### Teks Bacaan
━━━━━━

Sumenep-Kiai M. Faizi atau yang beberapa tahun silam saya sebut sebagai Penyair Sadal Jepit, tengah berduka. Tidak tanggung, kali ini masuk kategori Duka Lara, karena setelah duka itu menimpanya, ia masih saja didera deritanya. Bukan tanpa alasan ia menanggung Duka Lara itu, karena musababnya adalah kepergian sang kekasih untuk selamanya.

Duka lara itu, ia tuangkan dalam sajak-sajaknya. Tepatnya, sajak-sajak cinta, serupa sajak-sajak Qois untuk Laila. Sajak-sajak cintanya yang naratif itu bisa dilacak pada laman facebooknya. Bagi pembaca yang masih level syariat, akan menyangka Kiai Faizi meratapi kepergian  kekasihnya yang dalam agama dilarang, tapi bagi level hakikat atau yang sudah maqomnya wali, sajak-saja Kiai Faizi sekadar luapan cinta belaka yang baru terasa ketika cinta itu tidak di sisinya lagi.

Entah, bagi Kiai Faizi sendiri. Apakah sajak-sajak itu ungkapan level syariat atau level hakikat, tapi paling tidak Kiai Faizi sudah punya pengetahuan tentang agama, meski cinta kadang membutakan siapa saja.

━━━━━━

Tolong salin ulang seluruh teks tentang duka Kiai M. Faizi di atas tanpa perubahan apa pun.

### Bahan yang Disediakan
━━━━━━

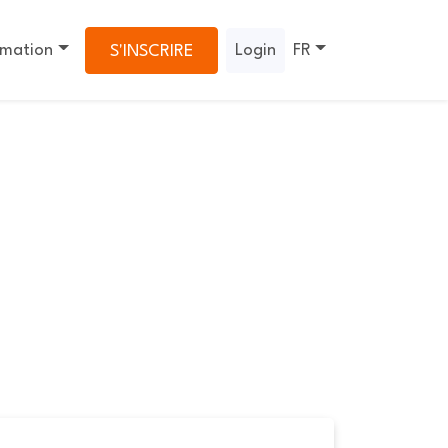
rmation
Login
FR
S'INSCRIRE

━━━━━━

### Jawaban Berikut
Sumenep-Kiai M. Faizi atau yang beberapa tahun silam saya sebut sebagai Penyair Sadal Jepit, tengah berduka. Tidak tanggung, kali ini masuk kategori Duka Lara, karena setelah duka itu menimpanya, ia masih saja didera deritanya. Bukan tanpa alasan ia menanggung Duka Lara itu, karena musababnya adalah kepergian sang kekasih untuk selamanya.

Duka lara itu, ia tuangkan dalam sajak-sajaknya. Tepatnya, sajak-sajak cinta, serupa sajak-sajak Qois untuk Laila. Sajak-sajak cintanya yang naratif itu bisa dilacak pada laman facebooknya. Bagi pembaca yang masih level syariat, akan menyangka Kiai Faizi meratapi kepergian  kekasihnya yang dalam agama dilarang, tapi bagi level hakikat atau yang sudah maqomnya wali, sajak-saja Kiai Faizi sekadar luapan cinta belaka yang baru terasa ketika cinta itu tidak di sisinya lagi.

Entah, bagi Kiai Faizi sendiri. Apakah sajak-sajak itu ungkapan level syariat atau level hakikat, tapi paling tidak Kiai Faizi sudah punya pengetahuan tentang agama, meski cinta kadang membutakan siapa saja.